*READING TEXT:*
== Segment start ==

Between April 1 and June 9, 2022, 1631 participants were randomly allocated in part A and 1623 received vaccinations on day 1 (685 [42%] received mRNA-1345 plus SIIV4, 249 [15%] mRNA-1345 plus placebo, and 689 [42%] SIIV4 plus placebo). Due to an interactive response technology error, the mRNA-1345 plus placebo group was smaller than planned (249 vs 420 participants). Of the 1623 participants in the safety set, 877 (54%) were female and 746 (46%) were male. Between July 27 and Sept 28, 2022, 1691 participants were randomly allocated in part B and 1681 received vaccinations on day 1 (564 [34%] received mRNA-1345 plus mRNA-1273.214, 558 [33%] mRNA-1345 plus placebo, and 559 [33%] mRNA-1273.214 plus placebo). Among the 1681 participants in the safety set, 924 (55%) were female and 757 (45%) were male. The reactogenicity profiles of the coadministered regimens were generally similar to the profiles when the vaccines were administered alone. As of the 6-month and 7-month follow-up times for parts A and B, respectively, no serious adverse events, adverse events of special interest, discontinuations due to adverse events, or fatal events considered related to study vaccination were reported. In part A, the GMR of nAbs against RSV-A in the mRNA-1345 plus SIIV4 group versus the mRNA-1345 alone group was 0·81 (95% CI 0·67 to 0·97), and the seroresponse rate difference in nAbs against RSV-A between the groups was −11·2% (95% CI −17·9 to −4·1). GMRs of anti-HAI titres in the mRNA-1345 plus SIIV4 versus SIIV4 alone groups were 0·89 (0·77 to 1·03) for A/H1N1, 0·97 (0·86 to 1·09) for A/H3N2, 0·93 (0·82 to 1·05) for B/Victoria, and 0·91 (0·81 to 1·02) for B/Yamagata. In part B, the GMR of nAbs against RSV-A in the mRNA-1345 plus mRNA-1273.214 versus the mRNA-1345 alone groups was 0·80 (95% CI 0·70 to 0·90), and the seroresponse rate difference was –4·4% (95% CI –9·9 to 1·0). Comparing the mRNA-1345 plus mRNA-1273.214 group with the mRNA-1273.214 alone group, the GMR of nAbs was 0·96 (0·87 to 1·06) for the ancestral (D614G) virus and 1·00 (0·89 to 1·14) for omicron BA.1; seroresponse rate differences were 0·2% (95% CI –6·0 to 6·3) for SARS-CoV-2 ancestral and –0·9% (–6·6 to 4·7) for omicron BA.1.

== Segment end ==

*DIRECTIONS:*
(a) Decide whether each statement agrees with the vaccine trial excerpt. Answer yes or no for each and quote the words of the excerpt that settle it. (i) The mRNA-1345 plus placebo group in part A ended up smaller than planned because of an interactive response technology error. (ii) In the part B safety set, male participants outnumbered female participants. (iii) Participants in part A were randomly allocated between July 27 and Sept 28, 2022.
(b) Write a continuation of the vaccine trial excerpt, starting right after its final sentence.
The material has no connection to the vaccine trial excerpt.

*EXTRACTED ENTRIES:*
== Segment start ==

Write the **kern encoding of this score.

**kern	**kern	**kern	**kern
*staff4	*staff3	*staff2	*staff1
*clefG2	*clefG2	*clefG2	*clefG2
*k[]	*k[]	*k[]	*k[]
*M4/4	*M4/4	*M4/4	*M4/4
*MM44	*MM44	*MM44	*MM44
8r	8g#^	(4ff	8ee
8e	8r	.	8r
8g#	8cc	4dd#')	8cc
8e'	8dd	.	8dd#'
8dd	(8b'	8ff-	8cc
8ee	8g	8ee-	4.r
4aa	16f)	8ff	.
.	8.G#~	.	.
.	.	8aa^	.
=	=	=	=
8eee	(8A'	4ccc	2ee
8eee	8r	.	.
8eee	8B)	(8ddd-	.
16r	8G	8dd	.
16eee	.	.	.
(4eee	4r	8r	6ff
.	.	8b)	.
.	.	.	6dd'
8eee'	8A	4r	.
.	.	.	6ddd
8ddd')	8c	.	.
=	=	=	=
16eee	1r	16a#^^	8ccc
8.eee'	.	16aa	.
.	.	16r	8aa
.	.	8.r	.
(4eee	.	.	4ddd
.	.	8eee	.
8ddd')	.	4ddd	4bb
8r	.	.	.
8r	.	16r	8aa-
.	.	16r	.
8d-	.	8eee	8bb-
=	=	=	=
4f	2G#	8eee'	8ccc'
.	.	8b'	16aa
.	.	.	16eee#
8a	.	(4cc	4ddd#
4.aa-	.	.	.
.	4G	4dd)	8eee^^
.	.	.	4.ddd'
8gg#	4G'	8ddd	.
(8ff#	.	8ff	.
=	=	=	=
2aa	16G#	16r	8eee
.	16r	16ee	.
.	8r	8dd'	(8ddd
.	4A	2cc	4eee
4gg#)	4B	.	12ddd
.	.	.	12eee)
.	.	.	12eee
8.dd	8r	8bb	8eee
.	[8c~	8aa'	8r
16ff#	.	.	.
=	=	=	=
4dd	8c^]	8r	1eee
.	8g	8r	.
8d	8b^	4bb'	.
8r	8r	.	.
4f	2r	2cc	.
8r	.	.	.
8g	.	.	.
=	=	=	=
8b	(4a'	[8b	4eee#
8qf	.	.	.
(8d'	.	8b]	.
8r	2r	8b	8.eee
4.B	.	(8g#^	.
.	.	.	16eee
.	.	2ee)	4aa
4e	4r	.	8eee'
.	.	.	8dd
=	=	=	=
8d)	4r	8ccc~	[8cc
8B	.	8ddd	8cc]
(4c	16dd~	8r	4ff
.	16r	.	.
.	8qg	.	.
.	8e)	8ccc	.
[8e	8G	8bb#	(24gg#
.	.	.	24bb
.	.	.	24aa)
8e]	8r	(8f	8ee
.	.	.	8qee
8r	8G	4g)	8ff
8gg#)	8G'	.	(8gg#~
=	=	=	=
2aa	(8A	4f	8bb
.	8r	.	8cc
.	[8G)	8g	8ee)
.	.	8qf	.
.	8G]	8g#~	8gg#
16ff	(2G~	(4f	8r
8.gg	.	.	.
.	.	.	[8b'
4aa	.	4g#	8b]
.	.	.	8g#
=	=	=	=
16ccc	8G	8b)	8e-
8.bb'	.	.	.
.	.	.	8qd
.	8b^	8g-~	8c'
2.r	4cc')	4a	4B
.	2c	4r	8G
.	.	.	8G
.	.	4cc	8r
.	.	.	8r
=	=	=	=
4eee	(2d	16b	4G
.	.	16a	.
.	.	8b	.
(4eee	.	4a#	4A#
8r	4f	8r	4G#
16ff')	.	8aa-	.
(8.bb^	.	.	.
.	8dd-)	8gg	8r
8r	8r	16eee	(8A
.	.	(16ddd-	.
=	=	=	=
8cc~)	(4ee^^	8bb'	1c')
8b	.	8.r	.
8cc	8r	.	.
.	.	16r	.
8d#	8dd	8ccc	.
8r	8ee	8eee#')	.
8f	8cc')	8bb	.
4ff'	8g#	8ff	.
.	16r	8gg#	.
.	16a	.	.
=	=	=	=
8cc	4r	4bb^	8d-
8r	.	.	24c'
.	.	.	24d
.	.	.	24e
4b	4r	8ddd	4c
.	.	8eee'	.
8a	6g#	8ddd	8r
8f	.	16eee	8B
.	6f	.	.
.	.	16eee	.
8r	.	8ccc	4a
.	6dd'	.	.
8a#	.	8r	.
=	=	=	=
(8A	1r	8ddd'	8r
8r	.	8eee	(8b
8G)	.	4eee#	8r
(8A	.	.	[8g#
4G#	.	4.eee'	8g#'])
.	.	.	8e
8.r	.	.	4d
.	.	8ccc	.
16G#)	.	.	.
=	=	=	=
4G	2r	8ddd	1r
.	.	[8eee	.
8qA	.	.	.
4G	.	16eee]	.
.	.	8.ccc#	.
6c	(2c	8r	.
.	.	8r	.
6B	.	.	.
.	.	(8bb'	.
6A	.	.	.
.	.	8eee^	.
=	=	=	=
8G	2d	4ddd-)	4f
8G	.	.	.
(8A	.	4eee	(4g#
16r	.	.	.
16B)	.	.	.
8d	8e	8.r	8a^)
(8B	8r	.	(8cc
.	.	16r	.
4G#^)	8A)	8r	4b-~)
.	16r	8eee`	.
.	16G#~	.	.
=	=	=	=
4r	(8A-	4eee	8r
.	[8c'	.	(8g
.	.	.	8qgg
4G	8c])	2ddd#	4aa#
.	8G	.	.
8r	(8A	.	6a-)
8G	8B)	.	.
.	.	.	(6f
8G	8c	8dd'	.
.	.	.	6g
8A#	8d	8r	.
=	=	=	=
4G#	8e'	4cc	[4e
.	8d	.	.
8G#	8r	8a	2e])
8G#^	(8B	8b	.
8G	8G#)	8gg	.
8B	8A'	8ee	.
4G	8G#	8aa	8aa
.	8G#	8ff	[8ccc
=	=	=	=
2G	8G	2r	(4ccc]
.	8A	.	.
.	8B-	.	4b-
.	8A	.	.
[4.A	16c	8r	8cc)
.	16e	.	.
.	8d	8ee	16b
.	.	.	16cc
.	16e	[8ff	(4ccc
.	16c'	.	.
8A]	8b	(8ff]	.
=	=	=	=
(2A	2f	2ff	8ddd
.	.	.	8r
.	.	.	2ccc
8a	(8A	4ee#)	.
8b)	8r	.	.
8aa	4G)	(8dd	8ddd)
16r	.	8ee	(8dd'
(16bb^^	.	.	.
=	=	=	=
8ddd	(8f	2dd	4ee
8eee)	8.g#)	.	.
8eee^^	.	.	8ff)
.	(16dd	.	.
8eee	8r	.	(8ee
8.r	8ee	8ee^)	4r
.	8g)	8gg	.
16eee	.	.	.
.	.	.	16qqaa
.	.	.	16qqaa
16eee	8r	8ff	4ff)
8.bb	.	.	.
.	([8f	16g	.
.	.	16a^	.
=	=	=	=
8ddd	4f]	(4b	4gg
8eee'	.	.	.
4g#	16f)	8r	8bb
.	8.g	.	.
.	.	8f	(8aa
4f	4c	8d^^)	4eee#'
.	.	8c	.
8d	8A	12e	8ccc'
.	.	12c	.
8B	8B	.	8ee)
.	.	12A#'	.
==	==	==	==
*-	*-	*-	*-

== Segment end ==

*RESPONSES IN ORDER:*
(a)
(i) Yes: "Due to an interactive response technology error, the mRNA-1345 plus placebo group was smaller than planned (249 vs 420 participants)."
(ii) No: "Among the 1681 participants in the safety set, 924 (55%) were female and 757 (45%) were male."
(iii) No: "Between April 1 and June 9, 2022, 1631 participants were randomly allocated in part A"

(b)
Interpretation

Coadministered mRNA-1345 plus SIIV4 or mRNA-1273.214 vaccines had acceptable safety profiles and elicited mostly non-inferior immune responses compared to individual vaccines in adults aged 50 years or older; only the seroresponse rate difference in nAbs against RSV-A in part A did not meet the non-inferiority criterion. Overall, these data support coadministration of mRNA-1345 with these vaccines in this population; longer-term evaluation continues in this study.